For low-income Canadians, the burden of buying new cellphones, even those priced under $50, is substantial, he said. “It is hard on these folks.”

The Competition Bureau issued a “no-action letter” on Telus’s purchase of Public Mobile in late November. In doing so, however, it said Telus would maintain Public Mobile’s low-cost $19 a month “unlimited talk” plan until at least the end of 2014.

“The Bureau conducts its reviews confidentially; therefore I can’t comment of the specifics of the discussions that may have occurred with Telus over the course of our review,” a spokesperson said in an e-mail.

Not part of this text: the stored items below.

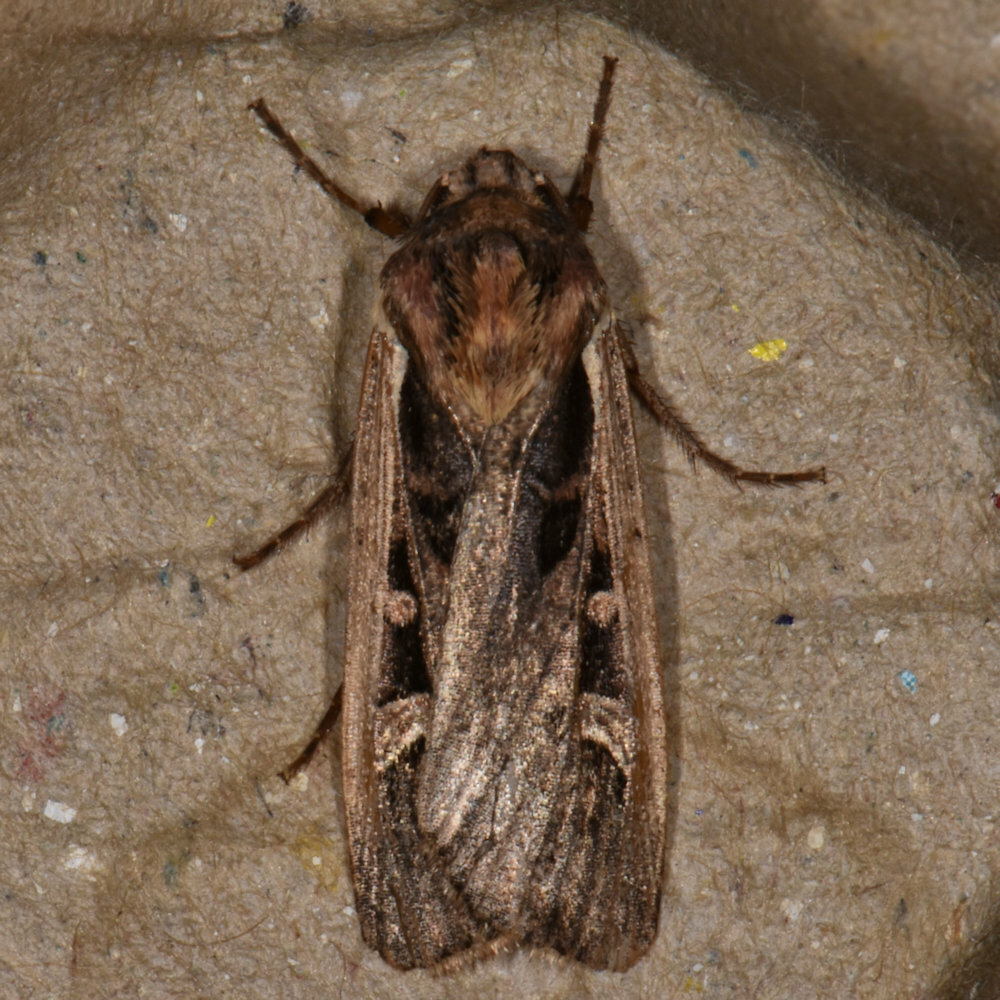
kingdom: Animalia
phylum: Arthropoda
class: Insecta
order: Lepidoptera
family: Noctuidae
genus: Striacosta
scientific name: Striacosta albicosta
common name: Western bean cutworm moth
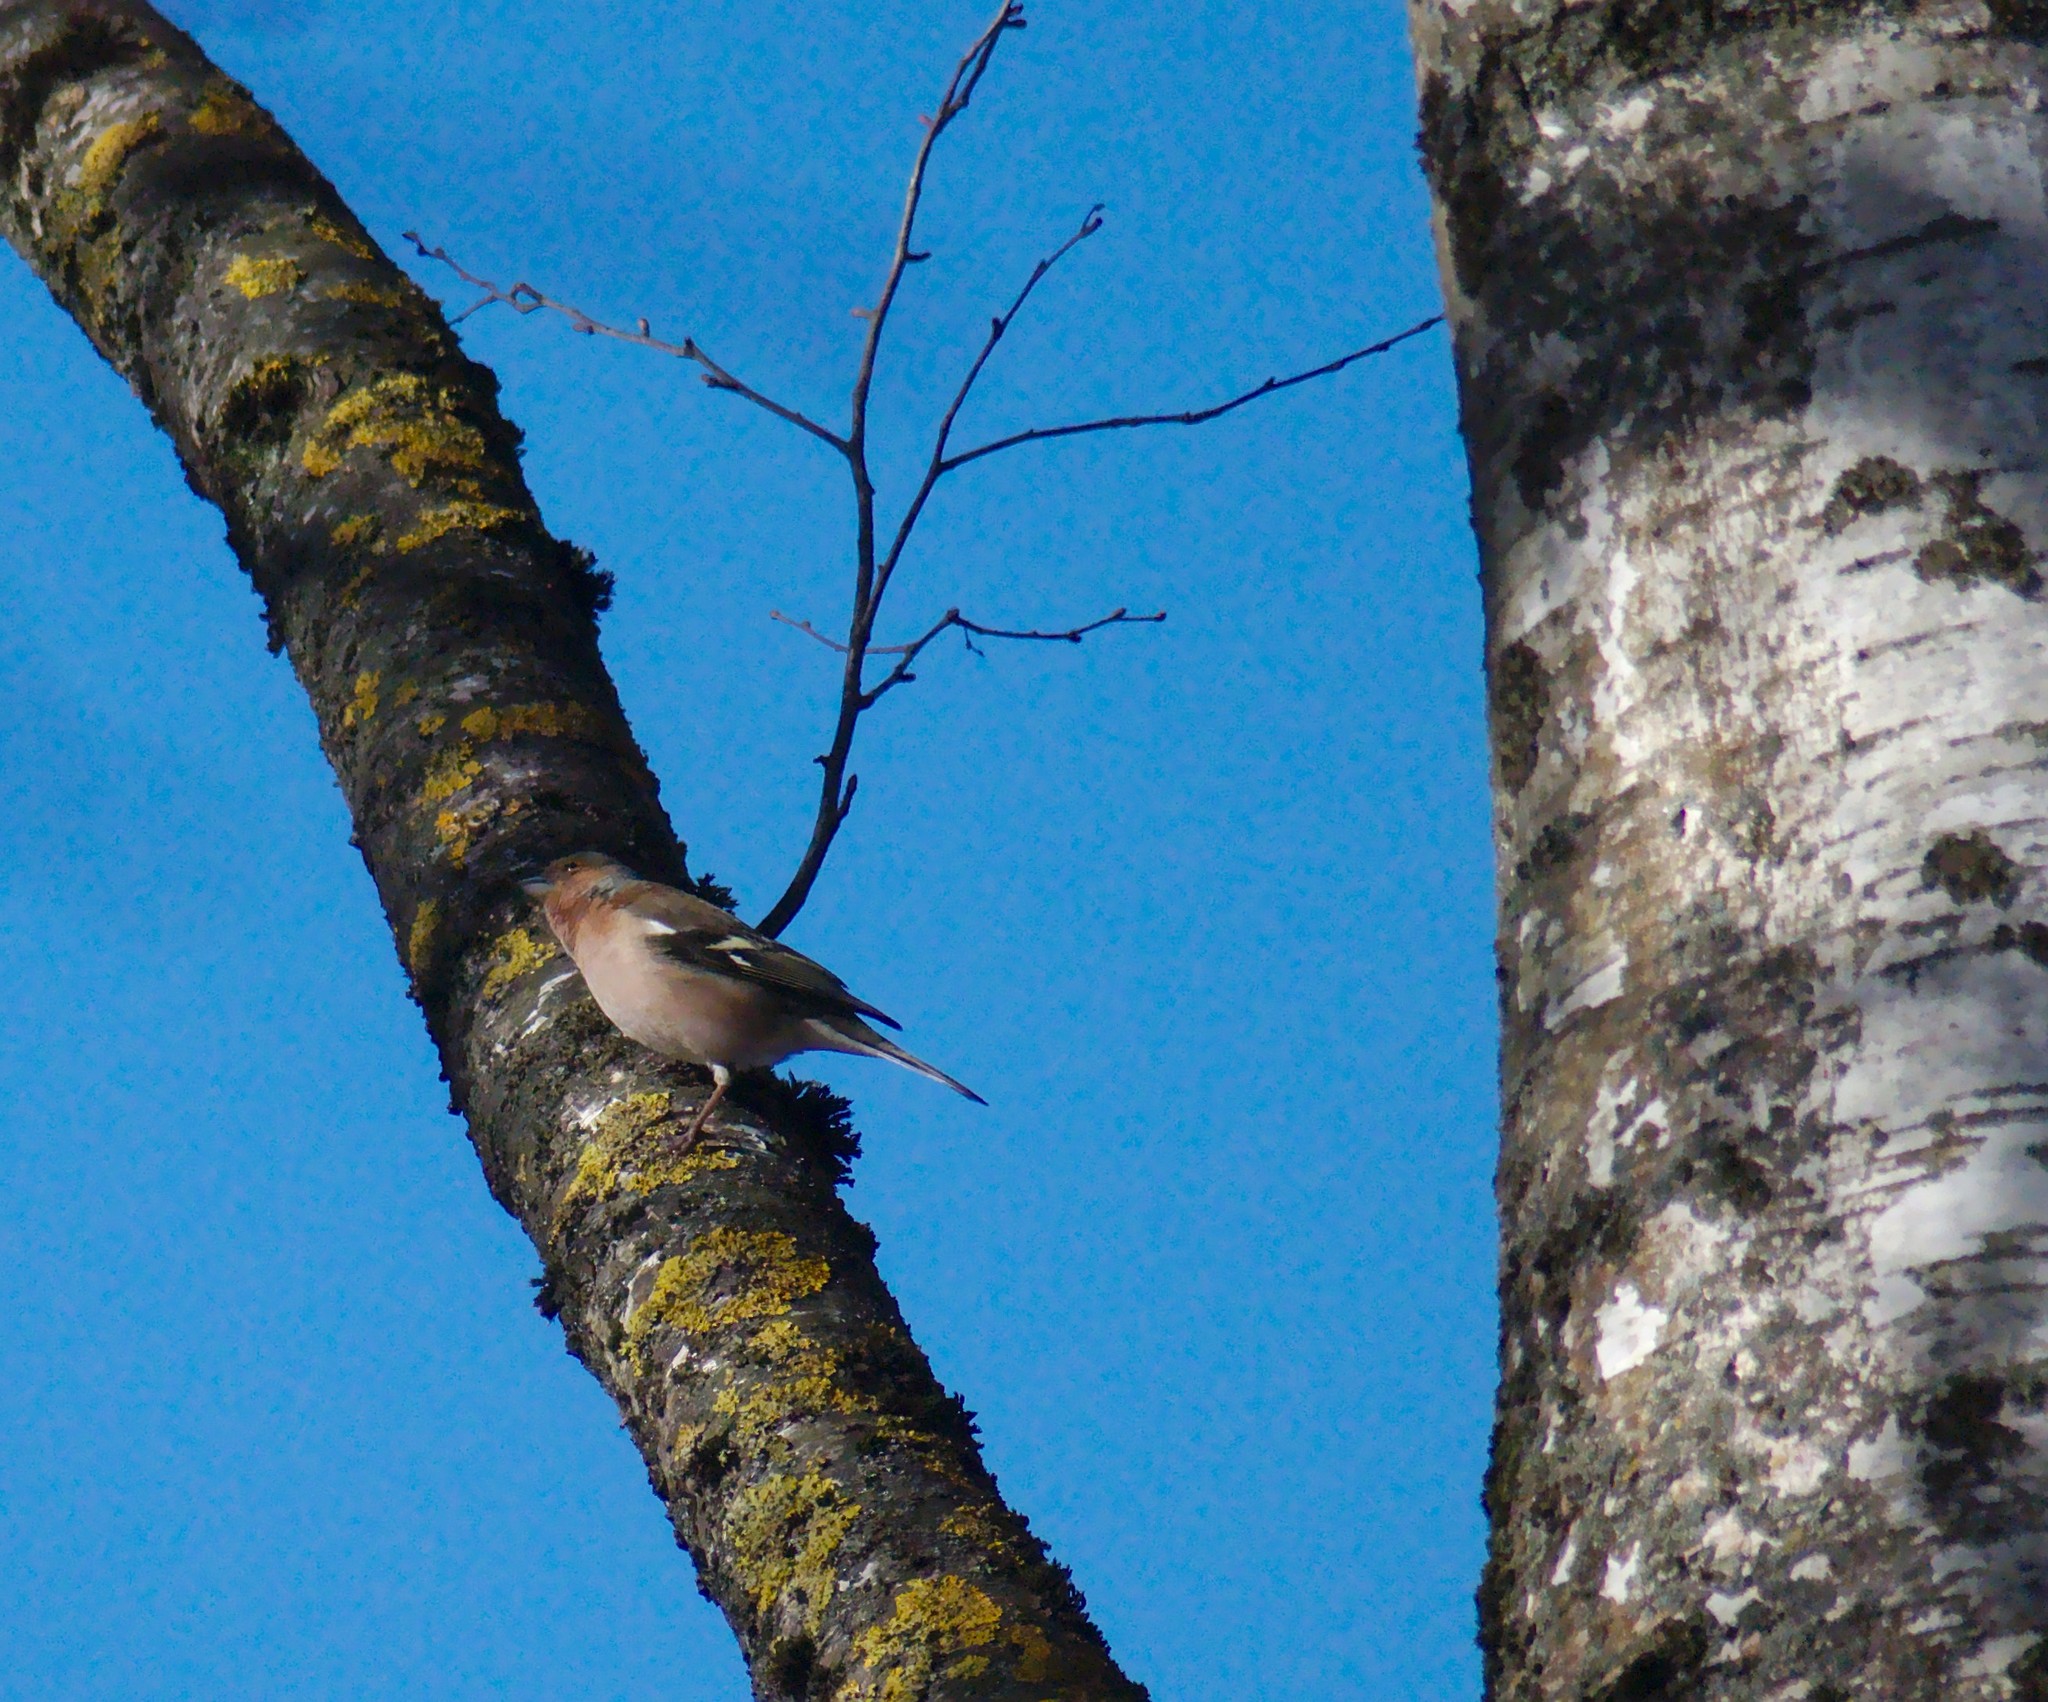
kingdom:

It added: “As the vast majority of Canadian wireless subscribers are served by three national incumbent providers, the Bureau will continue to closely monitor the evolution of competition in Canada’s wireless telecommunications industry, and will take action where appropriate.”

In addition to Public Mobile being sold to Telus, another independent carrier, Mobilicity, has been operating under creditor protection since last fall. Wind, meanwhile, dropped out of the recent 700 MHz spectrum auction after its foreign investor, VimpelCom Ltd., yanked financing for more spectrum purchases. Amsterdam-based VimpelCom has since revealed that it wrote off its entire Canadian investment during the fourth quarter of 2013.

Wind Mobile CEO Anthony Lacavera said his company would be offering “promotions” to Public Mobile customers “to ease the pain” of the transition. He also urged the federal government to push ahead with its “competition agenda” for the wireless market by making more spectrum available to startup carriers, such as Wind, and by capping the wholesale rates that small carriers must pay incumbents for domestic roaming.

“Incumbents have shown their true colours,” Mr. Lacavera said, adding recent industry developments illustrate “the strength of the oligopoly.”